At the same time, the tension continues to attract because Lockjaws are getting closer to the city to the duo. And by the way, the audience gets an insight into what is going on in this place if it perceives a little more carefully than the stressed bob. Because the supposed martial arts teacher has a fairly tight and well prepared for an ICE raid, gigantic organization.
Sean Penn: The insane highlight in a masterpiece
But the real event is Sean Penn. The 65 -year -old two -time Oscar winner (for “Milk” and “Mystic River”) gives – and that means a lot of his career in his vita. It combines all the pages of the film. The fact that he moves in every scene as if a huge stick is in his ass, gives him a grotesque appearance together with the absurdly pumped up upper arm muscles. When his Lockjaw enters the scene, you have to laugh again and again – before the figure does various bizarre things. Nevertheless, this military general does not become ridiculous, but at the same time remains a fearsome villain who keeps the tension up with its determination.
Paul Thomas Anderson and his co-cameraman Michael Bauman use the almost forgotten Vistavision format for their second collaboration according to “Licorice Pizza”. The 35mm system developed in the 1950s by Paramount, for example, used Alfred Hitchcock at “Vertigo”. But it has actually long since fallen out of fashion-even if Brady Corbet dusted the Oscar success “The Brutalist” last year. After all, the cameras are difficult to handle, and for a long time the format was no longer projective at all. Only Anderson did it work to ensure that in Los Angeles, New York and London there are now special projections in his film worldwide.

Another highlight: Sean Penn!
So why the effort? Like Anderson, who has been experimenting with Vistavision for years and has already used it for the music short film “Anima”, the pictures look unique in the interview-also when transferred to other special formats. Anyone who has seen “the brutalist” on 70mm can perhaps understand this special experience. The most likely the large-format IMAX 70mm demonstrations-as they also exist for “One Battle After Another”-come close to the original Vistavision. But even in a regular IMAX in which we saw the film, the advantages are very clear: the pictures look incredibly sharp, detailed and almost plastic. They develop their very own suction, which contributes to the fact that the almost three hours of the term of the film, despite all these technical gimmicks and content issues, pass incredibly unpretentious film.

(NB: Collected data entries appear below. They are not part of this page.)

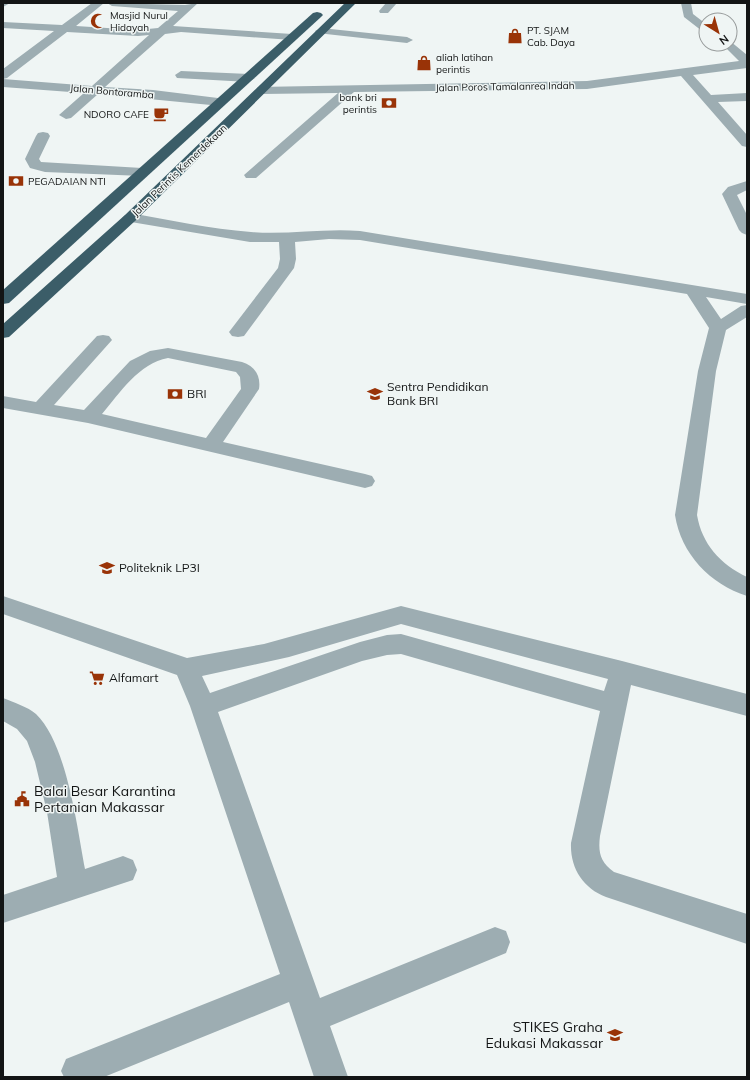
<svg xmlns="http://www.w3.org/2000/svg" width="750" height="1080" viewBox="0 0 750 1080" font-family="Mulish,sans-serif">
	<style>
		.lines { fill: none; stroke-linecap: round; stroke-linejoin: round }
		.minor { fill: #9dadb2; fill-rule: evenodd }
		.highway { fill: #3b5d68; fill-rule: evenodd }
		.labels { text-anchor: middle; stroke-width: 3; stroke-linejoin: round; paint-order: stroke }
		.far-poi-label { font-size: 10px; fill: #131515; stroke: #eff5f4; text-anchor: start }
		.far-street-label { font-size: 10px; fill: #131515; stroke: #eff5f4 }
		.poi-label { font-size: 12px; fill: #131515; stroke: #eff5f4; text-anchor: start }
		.near-poi-label { font-size: 14px; fill: #131515; stroke: #eff5f4; text-anchor: start }
	</style>
	<rect width="100%" height="100%" fill="#eff5f4"/>
	<g class="lines">
		<!-- minor -->
		<g class="minor">
			<path d="M 3,3 L 10,3 L 3,7 Z"/>
			<path d="M 92,3 L 104,3 L 76,26 L 138,30 L 158,28 L 178,11 L 112,6 L 107,3 L 185,5 L 198,3 L 173,26 L 292,34 L 298,37 L 292,40 L 181,32 L 165,34 L 105,87 L 153,90 L 226,99 L 227,102 L 221,106 L 98,94 L 71,118 L 66,119 L 59,115 L 84,93 L 3,87 L 3,79 L 92,86 L 149,35 L 138,36 L 67,32 L 7,78 L 3,79 L 3,69 L 54,31 L 3,28 L 3,22 L 62,25 Z"/>
			<path d="M 386,3 L 397,3 L 388,13 L 380,13 L 379,11 Z"/>
			<path d="M 681,3 L 691,3 L 693,14 L 706,24 L 706,32 L 702,31 L 684,17 Z"/>
			<path d="M 321,28 L 407,37 L 413,40 L 407,43 L 317,33 L 315,31 Z"/>
			<path d="M 730,41 L 747,55 L 747,68 L 693,75 L 711,95 L 747,93 L 747,101 L 718,102 L 747,135 L 747,147 L 742,146 L 681,76 L 587,89 L 354,92 L 256,178 L 246,178 L 244,175 L 338,93 L 262,94 L 258,93 L 256,90 L 258,87 L 587,81 L 739,61 L 722,44 L 730,44 Z"/>
			<path d="M 181,71 L 249,74 L 255,78 L 249,82 L 177,78 L 175,75 Z"/>
			<path d="M 43,132 L 48,133 L 50,136 L 39,159 L 41,162 L 142,168 L 147,169 L 149,172 L 147,175 L 142,176 L 45,172 L 30,168 L 25,159 L 36,136 L 38,133 Z"/>
			<path d="M 747,181 L 747,190 L 737,195 L 747,215 L 747,235 L 742,233 L 739,230 L 722,194 L 728,187 Z"/>
			<path d="M 130,213 C 170,220 210,229 251,232 C 287,235 324,228 360,231 L 747,294 L 747,304 L 706,297 L 721,319 L 741,306 L 747,305 L 747,317 L 726,330 L 716,371 L 697,515 C 702,544 720,564 747,577 L 747,596 C 710,584 681,554 675,515 L 698,371 L 709,328 L 687,294 L 360,240 L 329,239 L 295,242 L 296,259 L 294,268 L 244,336 L 238,337 L 232,336 L 229,332 L 278,268 L 280,259 L 279,242 L 250,242 L 125,221 L 122,218 L 125,215 Z"/>
			<path d="M 103,335 L 109,336 L 112,340 L 54,405 L 84,410 L 130,361 L 150,351 L 168,348 L 242,362 C 255,366 261,376 259,389 L 223,442 L 365,474 L 372,476 L 375,481 L 372,486 L 365,488 L 88,423 L 3,408 L 3,396 L 36,402 L 97,336 ZM 168,358 L 236,372 L 240,377 L 241,389 L 206,438 L 102,414 C 120,393 139,363 168,358 Z"/>
			<path d="M 3,596 L 187,658 L 264,644 L 401,606 L 622,661 L 747,694 L 747,716 L 631,685 L 600,836 C 598,852 600,862 614,872 L 747,914 L 747,944 L 606,897 C 583,888 570,868 571,843 L 600,711 L 401,654 L 387,655 L 362,661 L 218,712 L 320,998 L 495,927 L 506,931 L 510,942 L 506,953 L 330,1026 L 348,1077 L 314,1077 L 289,1002 L 104,1077 L 64,1077 L 61,1071 L 66,1059 L 280,974 L 190,706 L 177,675 L 3,614 ZM 401,624 L 608,679 L 604,691 L 401,634 L 387,635 L 360,642 L 210,693 L 202,676 L 289,657 Z"/>
			<path d="M 3,698 C 13,702 28,707 36,714 C 67,744 77,827 85,869 L 123,856 L 133,860 L 137,870 L 133,880 L 3,923 L 3,895 L 57,877 L 47,812 L 35,762 L 27,741 L 17,729 L 3,721 Z"/>
		</g>
		<!-- highway -->
		<g class="highway">
			<path d="M 345,3 L 356,3 L 135,221 L 9,337 L 3,338 L 3,324 L 125,215 Z"/>
			<path d="M 317,12 L 321,13 L 323,15 L 321,17 L 9,303 L 3,304 L 3,290 L 313,13 Z"/>
		</g>
	</g>
	<!-- icons -->
	<defs>
		<g id="mosque-bare" transform="scale(1.2)"><path d="M3.5-4.9A6 6 0 1 0 3.5 4.9A5 5 0 1 1 3.5-4.9Z" fill="#993307" stroke="#eff5f4" stroke-width="2.5" paint-order="stroke"/></g>
		<g id="shop-bare" transform="scale(1.2)"><path d="M-5-2.5h2.3a2.7 3.5 0 0 1 5.4 0H5L5.5 6h-11ZM-1.5-2.5h3a1.5 2.3 0 0 0-3 0Z" fill="#993307" stroke="#eff5f4" stroke-width="2.5" paint-order="stroke"/></g>
		<g id="bank-bare" transform="scale(1.2)"><path d="M-6-4H6V4H-6ZM0-2.3a2.3 2.3 0 1 0 0 4.6a2.3 2.3 0 1 0 0-4.6Z" fill="#993307" stroke="#eff5f4" stroke-width="2.5" paint-order="stroke"/></g>
		<g id="cafe-bare" transform="scale(1.2)"><path d="M-5.5-4.5H6V0H3Q3 3.5 0 3.5H-2.5Q-5.5 3.5-5.5 0ZM3-3.2v2h1.7v-2ZM-6 4.5H4V6H-6Z" fill="#993307" stroke="#eff5f4" stroke-width="2.5" paint-order="stroke"/></g>
		<g id="university-bare" transform="scale(1.2)"><path d="M0-5L7-2L0 1L-7-2ZM-4 1L0 2.5L4 1V4Q0 6-4 4Z" fill="#993307" stroke="#eff5f4" stroke-width="2.5" paint-order="stroke"/></g>
		<g id="supermarket-bare" transform="scale(1.2)"><path d="M-6-5.5h2.5l.6 2H6L4.5 2H-2.5L-4.4-4H-6ZM-1.5 3.2a1.3 1.3 0 1 0 .1 0ZM3 3.2a1.3 1.3 0 1 0 .1 0Z" fill="#993307" stroke="#eff5f4" stroke-width="2.5" paint-order="stroke"/></g>
		<g id="civic-bare" transform="scale(1.2)"><path d="M-.6-6.5H3V-4.5H.6V-3L4-1V1h2V6H-6V1h2V-1L-.6-3ZM-1.2 2.5V6h2.4V2.5Z" fill="#993307" stroke="#eff5f4" stroke-width="2.5" paint-order="stroke"/></g>
	</defs>
	<g fill-rule="evenodd">
		<use href="#mosque-bare" x="98" y="21"/>
		<use href="#shop-bare" x="515" y="36"/>
		<use href="#shop-bare" x="424" y="63"/>
		<use href="#bank-bare" x="389" y="103"/>
		<use href="#cafe-bare" x="161" y="114"/>
		<use href="#bank-bare" x="16" y="181"/>
		<use href="#bank-bare" x="175" y="394"/>
		<use href="#university-bare" x="375" y="394"/>
		<use href="#university-bare" x="107" y="568"/>
		<use href="#supermarket-bare" x="97" y="678"/>
		<use href="#civic-bare" x="22" y="799"/>
		<use href="#university-bare" x="615" y="1035"/>
	</g>
	<g class="labels">
		<!-- far-poi labels -->
		<g class="far-poi-label">
			<text x="110" y="19">Masjid Nurul<tspan x="110" dy="12">Hidayah</tspan></text>
			<text x="527" y="34">PT. SJAM<tspan x="527" dy="12">Cab. Daya</tspan></text>
			<text x="436" y="61">aliah latihan<tspan x="436" dy="12">perintis</tspan></text>
			<text x="377" y="101" text-anchor="end">bank bri<tspan x="377" dy="12">perintis</tspan></text>
			<text x="149" y="118" text-anchor="end">NDORO CAFE</text>
			<text x="28" y="185">PEGADAIAN NTI</text>
		</g>
		<!-- far-street labels -->
		<g class="far-street-label">
			<text transform="translate(505 86) rotate(-1)" y="4">Jalan Poros Tamalanrea Indah</text>
			<text transform="translate(112 91) rotate(5)" y="4">Jalan Bontoramba</text>
			<text transform="translate(179 170) rotate(-44)" y="4">Jalan Perintis Kemerdekaan</text>
		</g>
		<!-- poi labels -->
		<g class="poi-label">
			<text x="387" y="391">Sentra Pendidikan<tspan x="387" dy="14">Bank BRI</tspan></text>
			<text x="187" y="398">BRI</text>
			<text x="119" y="572">Politeknik LP3I</text>
			<text x="109" y="682">Alfamart</text>
		</g>
		<!-- near-poi labels -->
		<g class="near-poi-label">
			<text x="34" y="796">Balai Besar Karantina<tspan x="34" dy="16">Pertanian Makassar</tspan></text>
			<text x="603" y="1032" text-anchor="end">STIKES Graha<tspan x="603" dy="16">Edukasi Makassar</tspan></text>
		</g>
	</g>
	<!-- border -->
	<rect width="750" height="1080" fill="none" stroke="#131515" stroke-width="8"/>
	<!-- north arrow -->
	<g transform="translate(718 32) rotate(143)"><circle r="19" fill="#eff5f4" stroke="#979b9b"/>
	<path d="M0-3L7 15L0 10L-7 15Z" fill="#993307"/>
	<text y="-6" font-size="11" font-weight="bold" text-anchor="middle" fill="#131515">N</text>
	</g>
</svg>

The music of radiohead guitarist Jonny Greenwood is also a decisive factor: his sometimes nervous, then melancholy-flowing compositions are driving the action forward or causing tension to swell. The score is complemented by the targeted use of suitable songs-such as the thematically significant Black Liberation classic “The Revolution will not be televished” by Gil Scott-Heron. And the Black power poet was just right. Because this “revolution”, which Paul Thomas Anderson is on in “One Battle after another”, truly does not take place on television – it has to be experienced on the greatest possible cinema screen that you can only find!
Conclusion: a crazy, wild experience. Paul Thomas Anderson used the huge budget to present a touching father-daughter story in the robe of a left action film with “One Battle After Another”-you have to see that to believe that it exists.